Luna Kafé e-zine  Luna Kafé record review
coverpic flag Brazil - Full Moon 31 - 04/30/99
Various Artists
Putumayo World Music

Whether you are already familiar with Brazilian music or this is your first time listening to this fascinating and rhythmic genre of World Music, Brasileiro will most definitely appeal to your taste. Compiling a multi-artist release can be a difficult task, especially when there are already several other compilations in the market. Nevertheless, Putumayo World Music has assembled some of the best songs and performers in the varied repertoire of Brazilian rising as well as well-known stars, such as Beth Carvalho, Martinho da Vila, and Chico Buarque. It also includes some Brazilian performers living outside of Brazil.

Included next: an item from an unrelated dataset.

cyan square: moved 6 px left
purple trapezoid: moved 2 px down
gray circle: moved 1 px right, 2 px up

Brasileiro opens with three tracks performed by artists probably mostly unknown to many Brazilians: Silvia Torres, Celso Machado, and Nazaré Pereira. They have more in common than the mere denominator that they are making their careers outside of Brazil. They are artistically representing Brazil and taking Brazilian music to the corners of the world. Silvia Torres opens with Carlinhos Brown's Take Saravá, a song filled with Brown's characteristic English and Portuguese word play and rhythm. However, contrary to most of Brown's percussive arrangements, the guitar solos here are definitely distinct and invigorating. They will remind you of João Bosco's style, who is also present in the CD. With Celso Machado's own Despedida (Farewell), a Brazilian northeastern influence is more apparent, even though Machado is a São Paulo native. Born in a musical family, Machado has always shown a fascination with Côco, Embolada, and other Brazilian folkloric styles. Yet another folkloric style, a Bumba-meu-boi is sung by Nazaré Pereira in Almizinho Gabriel's Clarão de Lua (Moonlight Ray).

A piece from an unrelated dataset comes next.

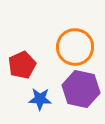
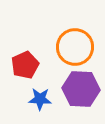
red pentagon: moved 3 px right
purple hexagon: rotated 9 degrees counterclockwise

After this brief introduction, Brasileiro brings more well-known names in Brazilian music. With the same freshness and appeal in the arrangements, all tracks contain a certain edge in each performer's rendition. Take, for example, João Bosco's performance of Dorival Caymmi's Vatapá (the name of a Bahian dish). Bosco is capable of using his vocal techniques and guitar artistry to give Vatapá a more African-Brazilian feel. A similar innovative arrangement is found in Tom Jobim's Águas de Março (Waters of March). Following the steps of the Bossa Nova master João Gilberto, Rosa Passos takes this song a notch higher. The soft drum and guitar introduction in Canto das Três Raças (Song of the Three Races) is the beginning of a Brazilian history lesson in the voice of the late samba singer Clara Nunes. The lyrics allude to the Portuguese, native Brazilian, and African races that form the Brazilian nation of today. The samba is infectious and irresistibly danceable. A rising star, Chico César, continues this history lesson with his own reggae tribute to Africa in Mama África (Mother Africa). The journey progresses with Forró, samba, and choro.

As with other Putumayo releases, extra care is taken with every aspect of a CD, from the cover design to the comprehensive liner notes. Brasileiro is no exception. The beautiful art work by Nicola Heindl stands out and instantly catches your eyes. It also serves as an introduction of what you will find when you play the CD. The cover depicts elements and scenes from all regions in Brazil, a theme explored in the music presented here. Liner notes are a great companion to the excellent music presented in the CD, with the inclusion of short bios and song summaries. Brasileiro is an outstanding compilation of substance and seduction with a colorful and rhythmic portrait of Brazil's vast musical history.